Document understanding data:
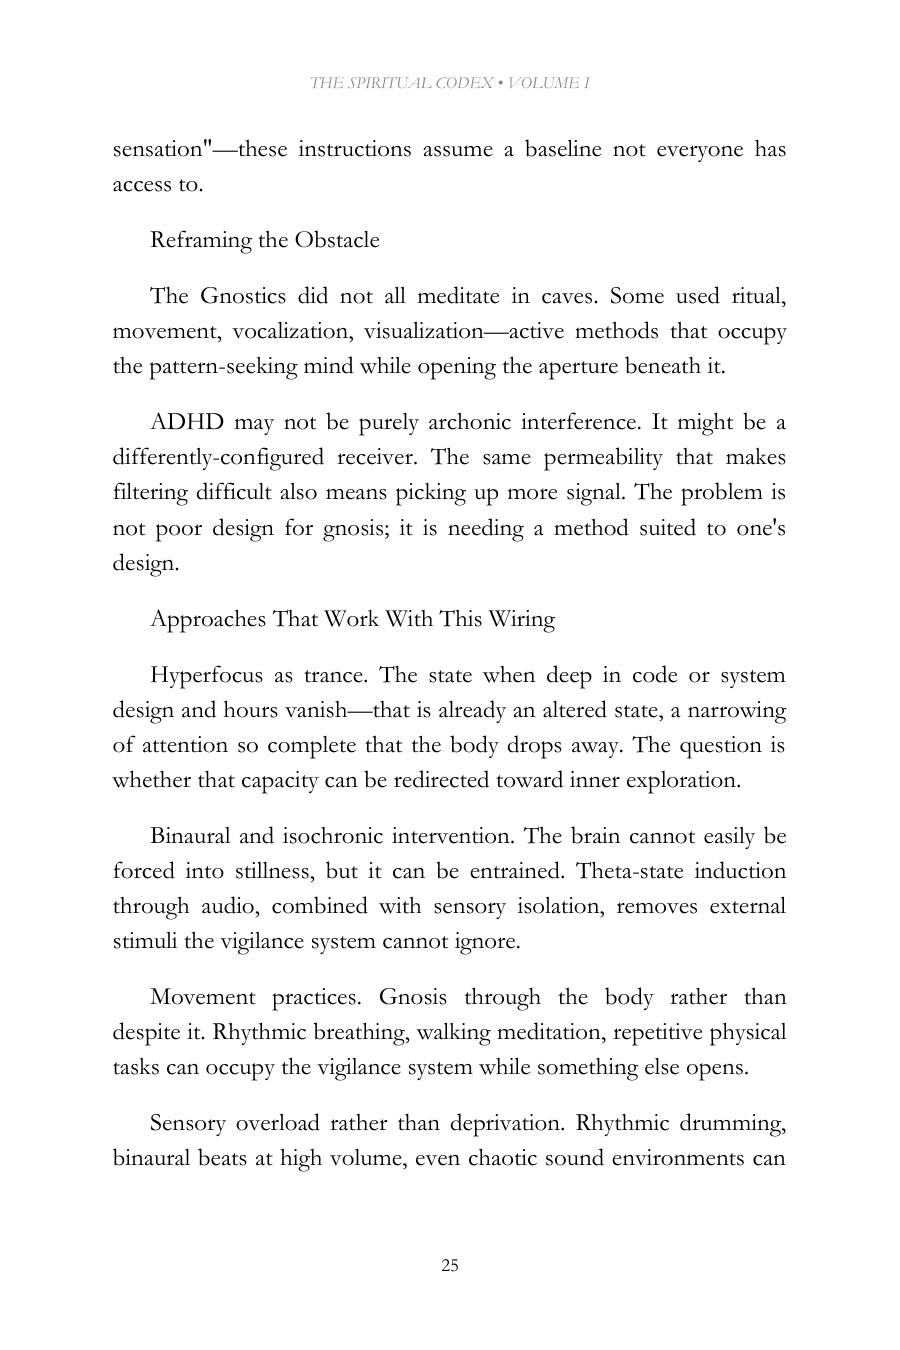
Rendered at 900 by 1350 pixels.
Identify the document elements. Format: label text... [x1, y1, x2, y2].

text ADHD may not be purely archonic interference. It might be a differently-configured receiver. The same permeability that makes filtering difficult also means picking up more signal. The problem is not poor design for gnosis; it is needing a method suited to one's design. [112, 408, 787, 577]
text Movement practices. Gnosis through the body rather than despite it. Rhythmic breathing, walking meditation, repetitive physical tasks can occupy the vigilance system while something else opens. [112, 983, 787, 1081]
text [112, 135, 787, 198]
text Hyperfocus as trance. The state when deep in code or system design and hours vanish—that is already an altered state, a narrowing of attention so complete that the body drops away. The question is whether that capacity can be redirected toward inner exploration. [112, 660, 787, 794]
text Reframing the Obstacle [112, 226, 787, 254]
text The Gnostics did not all meditate in caves. Some used ritual, movement, vocalization, visualization—active methods that occupy the pattern-seeking mind while opening the aperture beneath it. [112, 282, 787, 380]
text Binaural and isochronic intervention. The brain cannot easily be forced into stillness, but it can be entrained. Theta-state induction through audio, combined with sensory isolation, removes external stimuli the vigilance system cannot ignore. [112, 822, 787, 955]
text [112, 1109, 787, 1172]
text Approaches That Work With This Wiring [112, 604, 787, 633]
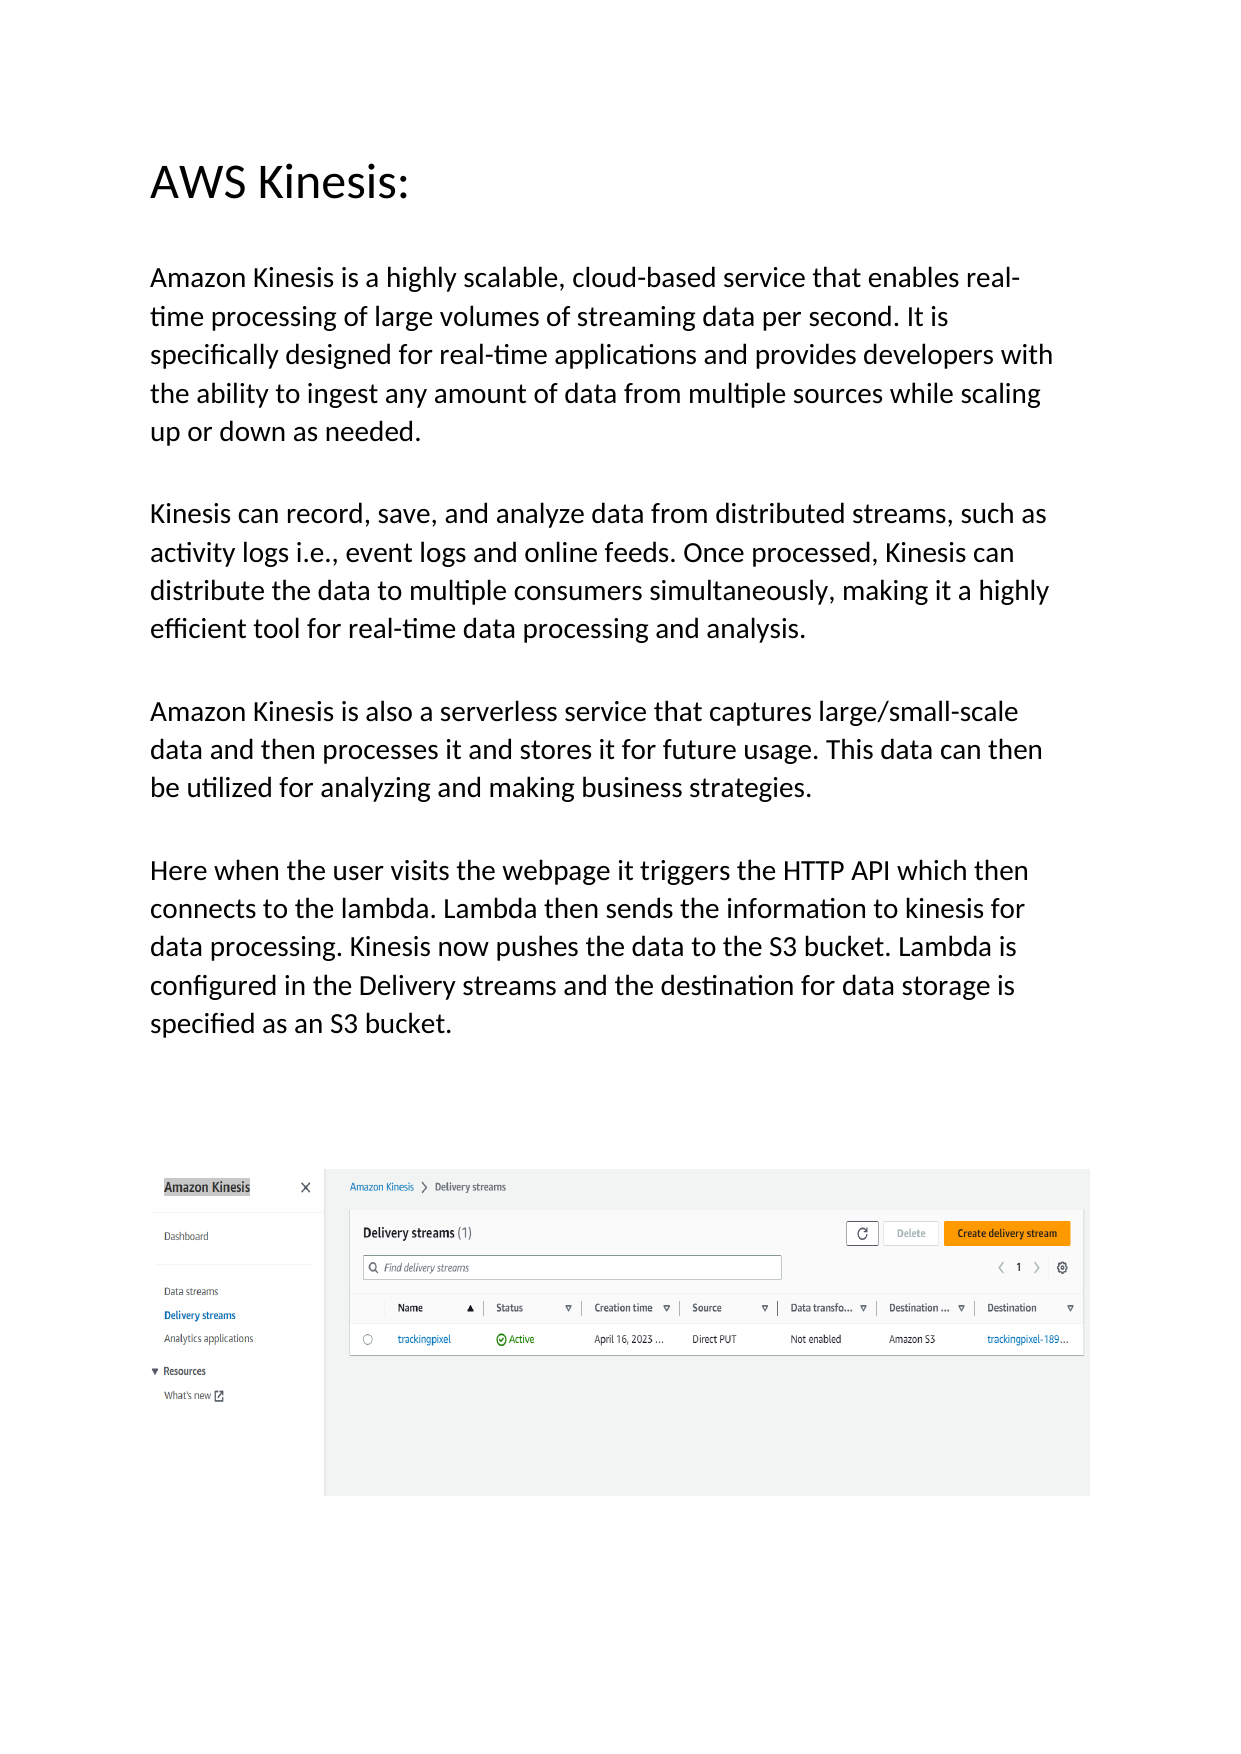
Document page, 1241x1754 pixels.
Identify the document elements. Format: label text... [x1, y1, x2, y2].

picture [150, 1169, 1091, 1496]
text AWS Kinesis: [150, 150, 1063, 211]
text Amazon Kinesis is a highly scalable, cloud-based service that enables real-time processing of large volumes of streaming data per second. It is specifically designed for real-time applications and provides developers with the ability to ingest any amount of data from multiple sources while scaling up or down as needed. [150, 259, 1063, 449]
text Amazon Kinesis is also a serverless service that captures large/small-scale data and then processes it and stores it for future usage. This data can then be utilized for analyzing and making business strategies. [150, 693, 1063, 805]
text Here when the user visits the webpage it triggers the HTTP API which then connects to the lambda. Lambda then sends the information to kinesis for data processing. Kinesis now pushes the data to the S3 bucket. Lambda is configured in the Delivery streams and the destination for data storage is specified as an S3 bucket. [150, 852, 1063, 1041]
text Kinesis can record, save, and analyze data from distributed streams, such as activity logs i.e., event logs and online feeds. Once processed, Kinesis can distribute the data to multiple consumers simultaneously, making it a highly efficient tool for real-time data processing and analysis. [150, 495, 1063, 646]
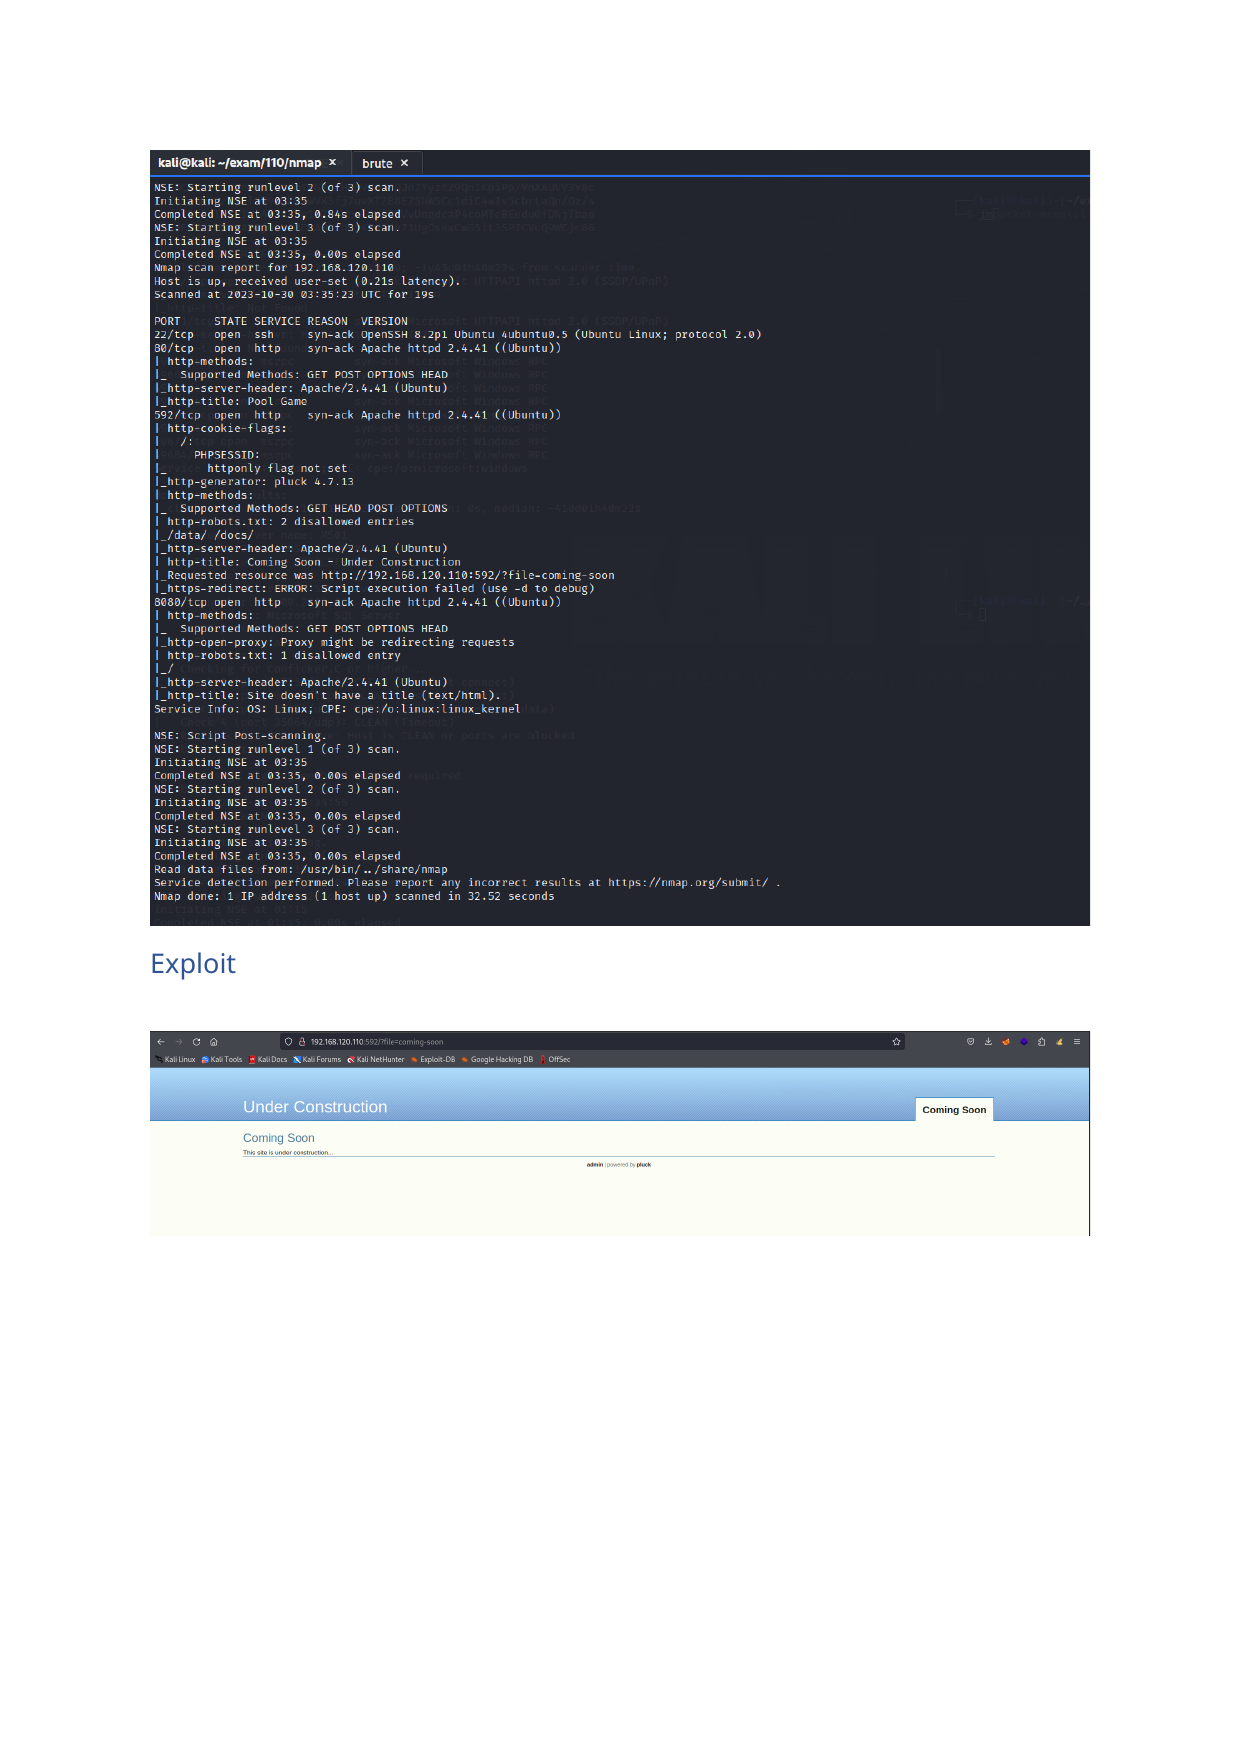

WRITTEN TASK -
Set the pictures aside and retype exactly the lines above from the line with "text [112, 1109, 787, 1172]" to the line with "Document page, 1241x1754 pixels.", both included, adding no others.

YOUR SOLUTION -
text [112, 1109, 787, 1172]
text Approaches That Work With This Wiring [112, 604, 787, 633]
Document page, 1241x1754 pixels.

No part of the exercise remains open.